Menteri Tenaga Kerja dan Transmigrasi Muhaimin Iskandar mendesak pemerintah Hongkong agar memberikan perhatian khusus dan membantu mempercepat penyelesaian kasus Erwiana Sulistyaningsih (22), TKI asal Ngawi, Jawa Timur, yang telah disiksa oleh majikannya di Hong Kong.
"Saya juga berkomunikasi dengan Menteri Tenaga Kerja Hong Kong dan meminta komitmennya untuk melakukan tindakan tegas terkait kasus ini ," kata Menakertrans Muhaimin Iskandar seusai saat mencanangkan pelaksanaan Bulan Keselamatan dan Kesehatan Kerja(K3) tahun 2014 di Jakarta (Kamis, 16/1).
Muhaimin mengatakan selama ini pihaknya telah melakukan beberapa kali pertemuan dengan Menteri Tenaga Kerja Hongkong untuk memastikan komitmennya dalam memberikan jaminan perlindungan maksimal kepada TKI dan tenaga kerja asing lainnya yang bekerja di Hongkong.
"Kita terus mendesak dan mengingatkan komitmen Kementerian Tenaga Kerja Hong Kong untuk menindak keras terhadap kasus penganiayaan ini. Beliau kan selalu mengatakan pihaknya akan menjadi terdepan dalam melindungi warga kita yang bekerja di sana," kata Muhaimin.
Erwiana Sulistyaningsih (22) TKI asal Dusun Kawis, Desa Pucangan, Kecamatan Ngrambe, Kabupaten Ngawi, bekerja di Hong Kong sejak 13 Mei 2013, diduga menjadi korban penganiayaan oleh majikannya. TKI yang bekerja di Tseung Kwan O, Hong Kong, selama delapan bulan terakhir tersebut selalu disiksa dan tidak pernah digaji.
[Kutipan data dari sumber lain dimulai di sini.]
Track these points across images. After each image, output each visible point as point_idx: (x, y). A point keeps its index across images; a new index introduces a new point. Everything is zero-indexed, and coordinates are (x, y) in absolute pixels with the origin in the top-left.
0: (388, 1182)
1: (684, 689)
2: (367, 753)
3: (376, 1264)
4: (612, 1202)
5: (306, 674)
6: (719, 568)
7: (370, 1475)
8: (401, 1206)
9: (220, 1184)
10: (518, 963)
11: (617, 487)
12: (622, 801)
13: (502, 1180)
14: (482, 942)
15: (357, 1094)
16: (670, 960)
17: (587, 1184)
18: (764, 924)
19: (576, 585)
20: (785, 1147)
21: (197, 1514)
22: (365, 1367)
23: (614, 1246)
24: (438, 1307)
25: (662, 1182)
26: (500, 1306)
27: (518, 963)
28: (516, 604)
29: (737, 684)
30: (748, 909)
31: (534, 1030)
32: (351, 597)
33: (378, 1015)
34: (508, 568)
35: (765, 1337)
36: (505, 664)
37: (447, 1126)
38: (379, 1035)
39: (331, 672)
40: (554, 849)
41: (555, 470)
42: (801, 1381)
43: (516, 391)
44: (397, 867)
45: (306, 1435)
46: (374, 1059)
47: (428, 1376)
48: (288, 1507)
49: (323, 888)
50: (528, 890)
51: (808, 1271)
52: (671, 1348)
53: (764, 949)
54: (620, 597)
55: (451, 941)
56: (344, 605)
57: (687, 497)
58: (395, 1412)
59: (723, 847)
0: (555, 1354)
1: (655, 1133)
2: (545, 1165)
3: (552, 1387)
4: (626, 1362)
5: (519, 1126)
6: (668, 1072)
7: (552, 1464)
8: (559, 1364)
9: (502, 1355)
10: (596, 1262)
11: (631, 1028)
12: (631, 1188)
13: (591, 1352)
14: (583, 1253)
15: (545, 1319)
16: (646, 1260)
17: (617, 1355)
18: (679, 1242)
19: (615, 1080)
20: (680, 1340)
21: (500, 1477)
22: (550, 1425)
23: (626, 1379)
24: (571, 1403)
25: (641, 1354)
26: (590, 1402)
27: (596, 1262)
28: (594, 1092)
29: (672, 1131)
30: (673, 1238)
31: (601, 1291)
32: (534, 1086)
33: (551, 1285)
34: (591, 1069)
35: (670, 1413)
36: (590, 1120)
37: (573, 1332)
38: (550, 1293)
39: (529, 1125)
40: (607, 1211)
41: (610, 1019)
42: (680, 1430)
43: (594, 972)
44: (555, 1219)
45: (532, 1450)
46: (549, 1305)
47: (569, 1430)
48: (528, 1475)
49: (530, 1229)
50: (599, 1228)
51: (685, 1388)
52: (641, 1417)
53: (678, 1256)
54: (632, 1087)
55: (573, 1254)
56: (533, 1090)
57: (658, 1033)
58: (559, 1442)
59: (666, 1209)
Ia kemudian dipulangkan ke Indonesia dengan kondisi tubuh penuh luka.. Kini korban masih menjalani perawatan medis di Rumah Sakit Islam (RSI) Sragen, Jawa Tengah dan saat ini kondisinya terus membaik.
Muhaimin menambahkan berdasarkan laporan dari atase tenaga kerja Indonesia di Hongkong, pada 15 Januari 2013 telah dilakukan pertemuan antara KJRI Hong Kong yang diwakili oleh Konsul Kejaksaan, Konsul Tenaga Kerja, Konsul Konsuler I dan Konsul Kepolisian dan pihak Hong Kong Police Force yang diwakili oleh perwakilan dari Organized Crime and Triad Bureau, Interpol dan Kwun Tong Police District.
"Dalam pertemuan yang dilakukan untuk membahas tindak lanjut penanganan kasus ini, Pihak Kepolisian Hong Kong sangat serius dalam upaya untuk penanganan kasus tersebut dan meminta penjelasan singkat mengenai kronologi kasus ini," kata Muhaimin.
Ditambahkan Muhaimin pihak Kepolisian Hong Kong mengharapkan Erwiana dapat memberikan kesaksian/pernyataan mengenai kejadian yang dialaminya. Juga dibutuhkan hasil pemeriksaan kesehatan oleh dokter setempat di Indonesia yang dapat menjelaskan mengenai penyebab luka-luka yang dialaminya.
Namun Apabila belum terdapat hasil visum setidaknya penjelasan dokter mengenai luka yang dialami oleh Erwiana sudah sangat membantu untuk proses penanganan lebih lanjut, “kata Muhaimin mengutip laporan tersebut. Pihak Kepolisian Hong Kong, kata Muhaimin juga sangat mengharapkan apabila Erwiana dapat datang kembali ke Hong Kong untuk mengajukan tuntutan sesuai dengan hukum yang berlaku.